## INSTRUCTIONS FOR THE TASK
Only the number is needed. Please count the lines below in which the word "linejoin" occurs.
__________
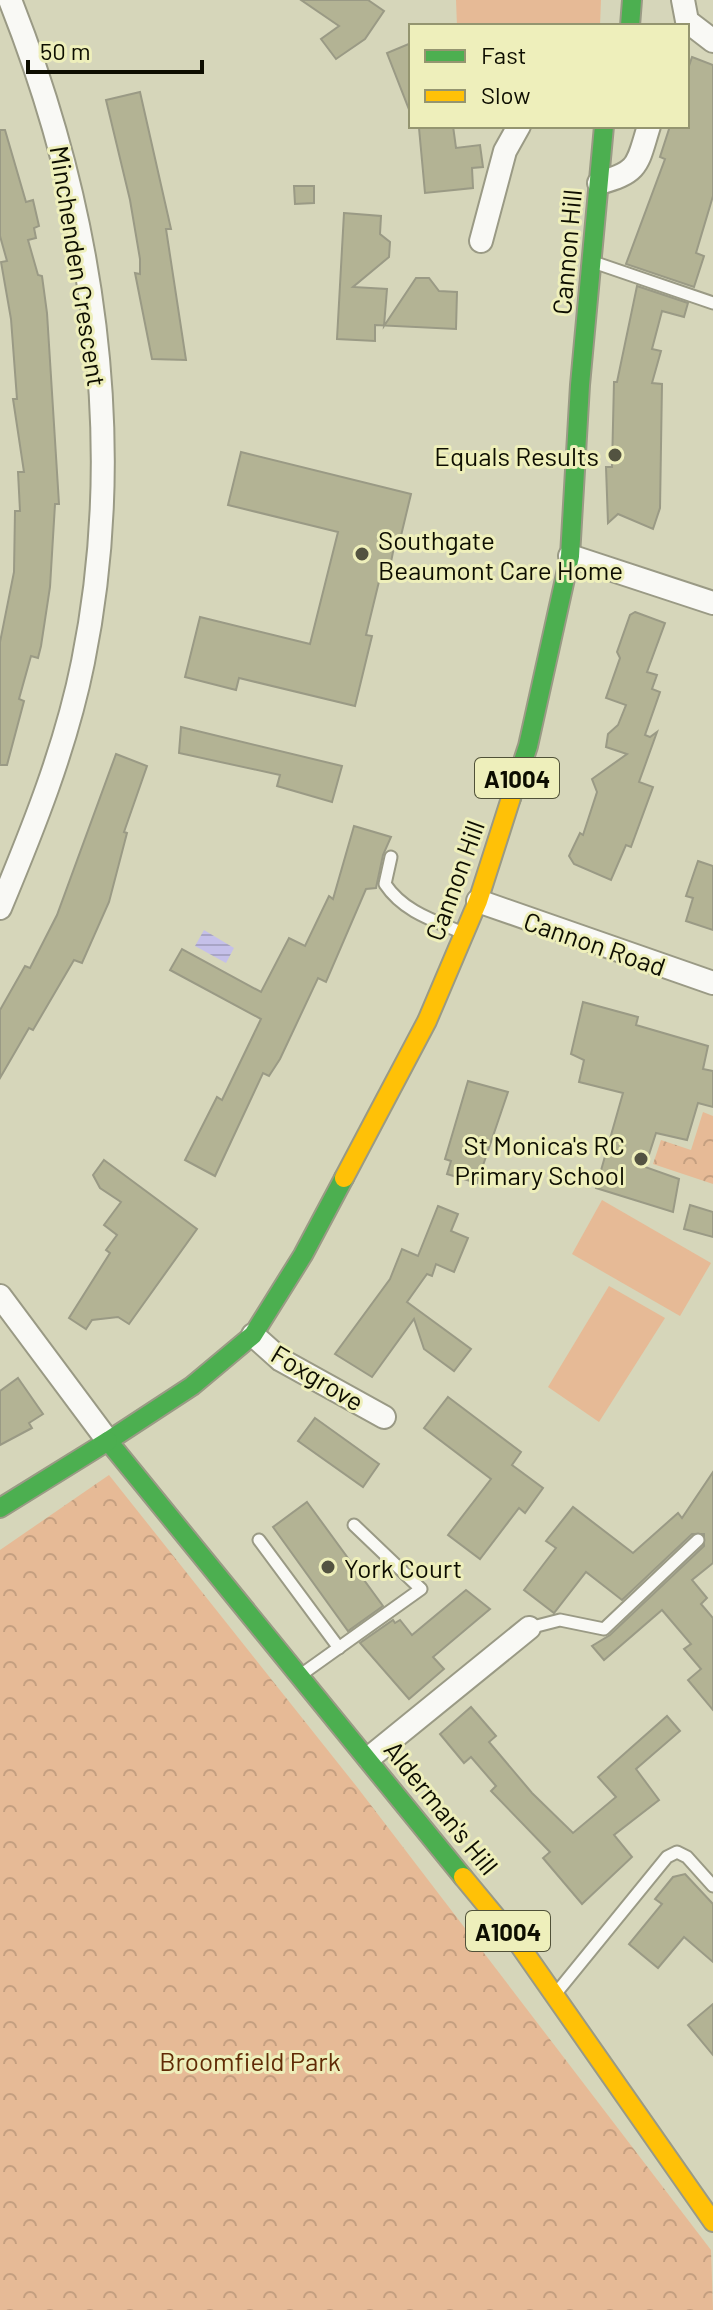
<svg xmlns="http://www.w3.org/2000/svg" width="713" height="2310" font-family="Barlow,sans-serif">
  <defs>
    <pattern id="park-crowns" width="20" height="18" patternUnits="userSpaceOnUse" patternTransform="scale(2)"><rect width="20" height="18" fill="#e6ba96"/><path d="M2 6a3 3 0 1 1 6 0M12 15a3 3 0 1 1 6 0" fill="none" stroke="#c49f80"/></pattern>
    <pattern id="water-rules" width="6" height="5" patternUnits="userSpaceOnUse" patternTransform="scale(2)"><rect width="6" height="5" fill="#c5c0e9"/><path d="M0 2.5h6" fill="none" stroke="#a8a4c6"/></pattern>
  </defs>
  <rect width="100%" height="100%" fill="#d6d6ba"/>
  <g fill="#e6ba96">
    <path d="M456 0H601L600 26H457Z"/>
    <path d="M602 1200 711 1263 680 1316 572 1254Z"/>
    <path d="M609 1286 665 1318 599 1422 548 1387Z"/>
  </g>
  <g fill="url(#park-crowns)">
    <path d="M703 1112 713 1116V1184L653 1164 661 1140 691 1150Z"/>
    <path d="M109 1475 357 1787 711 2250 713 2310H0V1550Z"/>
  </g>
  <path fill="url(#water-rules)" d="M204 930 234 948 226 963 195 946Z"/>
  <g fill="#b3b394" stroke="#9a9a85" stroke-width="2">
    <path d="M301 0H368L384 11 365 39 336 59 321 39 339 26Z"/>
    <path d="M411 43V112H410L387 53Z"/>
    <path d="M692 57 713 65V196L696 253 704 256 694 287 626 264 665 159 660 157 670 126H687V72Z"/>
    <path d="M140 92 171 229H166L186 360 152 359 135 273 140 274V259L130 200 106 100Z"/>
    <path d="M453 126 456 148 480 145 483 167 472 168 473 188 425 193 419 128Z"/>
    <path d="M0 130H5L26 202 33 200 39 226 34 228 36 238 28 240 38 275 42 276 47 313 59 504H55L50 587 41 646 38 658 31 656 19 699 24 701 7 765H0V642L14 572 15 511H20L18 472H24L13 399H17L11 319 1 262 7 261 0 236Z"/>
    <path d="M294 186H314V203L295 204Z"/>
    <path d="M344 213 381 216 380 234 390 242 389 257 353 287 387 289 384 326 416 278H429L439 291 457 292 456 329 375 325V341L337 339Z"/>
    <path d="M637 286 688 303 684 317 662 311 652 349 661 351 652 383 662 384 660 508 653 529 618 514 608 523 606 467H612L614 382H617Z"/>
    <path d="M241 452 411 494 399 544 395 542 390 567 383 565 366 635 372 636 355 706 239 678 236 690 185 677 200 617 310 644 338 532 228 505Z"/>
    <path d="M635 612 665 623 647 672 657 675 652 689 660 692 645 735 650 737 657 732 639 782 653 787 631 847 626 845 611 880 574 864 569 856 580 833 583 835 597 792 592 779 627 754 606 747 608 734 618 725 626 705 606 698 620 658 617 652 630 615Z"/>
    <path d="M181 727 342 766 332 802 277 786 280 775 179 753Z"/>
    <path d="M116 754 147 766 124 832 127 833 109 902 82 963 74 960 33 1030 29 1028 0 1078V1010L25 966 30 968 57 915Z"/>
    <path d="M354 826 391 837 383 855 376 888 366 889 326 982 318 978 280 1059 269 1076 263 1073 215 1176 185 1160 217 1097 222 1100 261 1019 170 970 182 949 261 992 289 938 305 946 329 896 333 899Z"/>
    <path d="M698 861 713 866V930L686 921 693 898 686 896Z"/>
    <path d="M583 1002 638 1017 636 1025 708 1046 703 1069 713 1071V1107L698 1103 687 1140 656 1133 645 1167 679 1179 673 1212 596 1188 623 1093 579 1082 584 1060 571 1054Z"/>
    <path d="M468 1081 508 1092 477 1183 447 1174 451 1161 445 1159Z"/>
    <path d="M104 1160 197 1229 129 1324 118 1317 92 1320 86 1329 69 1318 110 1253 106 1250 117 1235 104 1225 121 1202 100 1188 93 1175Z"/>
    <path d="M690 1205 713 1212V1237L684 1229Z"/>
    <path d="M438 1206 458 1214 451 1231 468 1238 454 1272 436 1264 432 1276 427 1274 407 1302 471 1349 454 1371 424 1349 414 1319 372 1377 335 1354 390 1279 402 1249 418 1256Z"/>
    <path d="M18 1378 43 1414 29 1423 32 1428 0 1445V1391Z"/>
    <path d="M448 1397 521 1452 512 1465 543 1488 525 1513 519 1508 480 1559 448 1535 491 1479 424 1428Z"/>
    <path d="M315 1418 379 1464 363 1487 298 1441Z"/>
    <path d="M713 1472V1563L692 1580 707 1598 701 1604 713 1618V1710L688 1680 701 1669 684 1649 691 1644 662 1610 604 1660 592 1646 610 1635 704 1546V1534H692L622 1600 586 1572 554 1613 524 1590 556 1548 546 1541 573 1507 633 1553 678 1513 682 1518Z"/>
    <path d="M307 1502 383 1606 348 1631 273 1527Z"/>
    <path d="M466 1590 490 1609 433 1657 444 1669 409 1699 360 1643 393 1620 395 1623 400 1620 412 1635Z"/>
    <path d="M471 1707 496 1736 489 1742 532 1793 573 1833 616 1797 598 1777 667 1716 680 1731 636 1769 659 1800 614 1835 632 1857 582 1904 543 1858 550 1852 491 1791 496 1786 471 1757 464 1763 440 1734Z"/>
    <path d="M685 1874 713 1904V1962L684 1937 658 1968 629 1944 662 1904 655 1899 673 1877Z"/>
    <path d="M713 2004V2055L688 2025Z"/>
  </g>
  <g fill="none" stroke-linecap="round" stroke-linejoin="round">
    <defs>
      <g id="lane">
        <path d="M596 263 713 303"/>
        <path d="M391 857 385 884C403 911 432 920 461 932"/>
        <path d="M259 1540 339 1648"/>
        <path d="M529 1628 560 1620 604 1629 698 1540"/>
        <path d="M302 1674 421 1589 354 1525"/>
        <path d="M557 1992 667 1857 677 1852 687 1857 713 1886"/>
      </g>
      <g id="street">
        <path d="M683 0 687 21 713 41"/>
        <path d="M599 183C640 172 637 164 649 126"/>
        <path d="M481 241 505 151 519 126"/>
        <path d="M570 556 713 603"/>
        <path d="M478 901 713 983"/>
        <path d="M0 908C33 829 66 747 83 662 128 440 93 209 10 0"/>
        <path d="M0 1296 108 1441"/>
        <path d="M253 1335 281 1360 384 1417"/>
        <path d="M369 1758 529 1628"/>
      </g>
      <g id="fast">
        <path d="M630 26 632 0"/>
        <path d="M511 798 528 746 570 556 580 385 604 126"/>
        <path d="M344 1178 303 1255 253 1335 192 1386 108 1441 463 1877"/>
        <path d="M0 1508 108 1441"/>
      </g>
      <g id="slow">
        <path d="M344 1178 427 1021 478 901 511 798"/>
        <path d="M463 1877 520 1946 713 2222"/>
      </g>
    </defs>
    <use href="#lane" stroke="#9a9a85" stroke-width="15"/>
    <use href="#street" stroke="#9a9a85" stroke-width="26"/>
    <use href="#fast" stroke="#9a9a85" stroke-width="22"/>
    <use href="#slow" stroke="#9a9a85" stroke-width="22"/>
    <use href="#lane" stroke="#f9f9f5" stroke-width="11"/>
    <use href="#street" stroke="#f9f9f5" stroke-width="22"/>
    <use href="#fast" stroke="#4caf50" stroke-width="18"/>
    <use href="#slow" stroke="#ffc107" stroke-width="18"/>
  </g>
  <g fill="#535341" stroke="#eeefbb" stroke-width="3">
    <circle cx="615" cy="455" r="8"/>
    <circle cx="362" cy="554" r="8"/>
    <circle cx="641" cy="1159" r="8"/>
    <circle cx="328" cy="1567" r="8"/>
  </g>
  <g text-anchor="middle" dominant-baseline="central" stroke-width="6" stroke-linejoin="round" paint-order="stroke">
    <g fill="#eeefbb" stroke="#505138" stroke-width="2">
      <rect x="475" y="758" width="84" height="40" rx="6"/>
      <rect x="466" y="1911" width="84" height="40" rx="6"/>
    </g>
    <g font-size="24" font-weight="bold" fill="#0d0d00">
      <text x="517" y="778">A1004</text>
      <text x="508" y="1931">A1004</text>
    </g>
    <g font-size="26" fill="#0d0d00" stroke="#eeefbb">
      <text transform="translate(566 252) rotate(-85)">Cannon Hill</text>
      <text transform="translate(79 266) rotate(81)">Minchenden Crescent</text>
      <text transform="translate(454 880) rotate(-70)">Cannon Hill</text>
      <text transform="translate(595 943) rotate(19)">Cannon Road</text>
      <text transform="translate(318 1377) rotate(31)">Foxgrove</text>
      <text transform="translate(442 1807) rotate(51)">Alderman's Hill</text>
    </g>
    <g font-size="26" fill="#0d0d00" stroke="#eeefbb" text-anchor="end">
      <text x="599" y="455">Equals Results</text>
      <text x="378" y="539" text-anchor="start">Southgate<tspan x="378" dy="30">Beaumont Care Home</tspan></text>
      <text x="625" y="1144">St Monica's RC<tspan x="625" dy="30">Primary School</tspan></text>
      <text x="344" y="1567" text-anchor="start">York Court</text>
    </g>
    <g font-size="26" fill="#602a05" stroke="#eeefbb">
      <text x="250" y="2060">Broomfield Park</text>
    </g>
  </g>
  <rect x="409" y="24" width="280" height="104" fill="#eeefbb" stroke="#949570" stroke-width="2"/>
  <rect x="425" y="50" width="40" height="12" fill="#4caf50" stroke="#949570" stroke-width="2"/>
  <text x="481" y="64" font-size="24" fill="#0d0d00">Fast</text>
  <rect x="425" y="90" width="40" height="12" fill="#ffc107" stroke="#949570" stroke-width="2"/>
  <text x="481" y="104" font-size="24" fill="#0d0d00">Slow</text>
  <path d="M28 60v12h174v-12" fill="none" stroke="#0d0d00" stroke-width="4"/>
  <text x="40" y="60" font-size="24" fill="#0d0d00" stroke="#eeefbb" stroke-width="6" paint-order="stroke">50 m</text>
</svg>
__________
## FINISHED TASK
2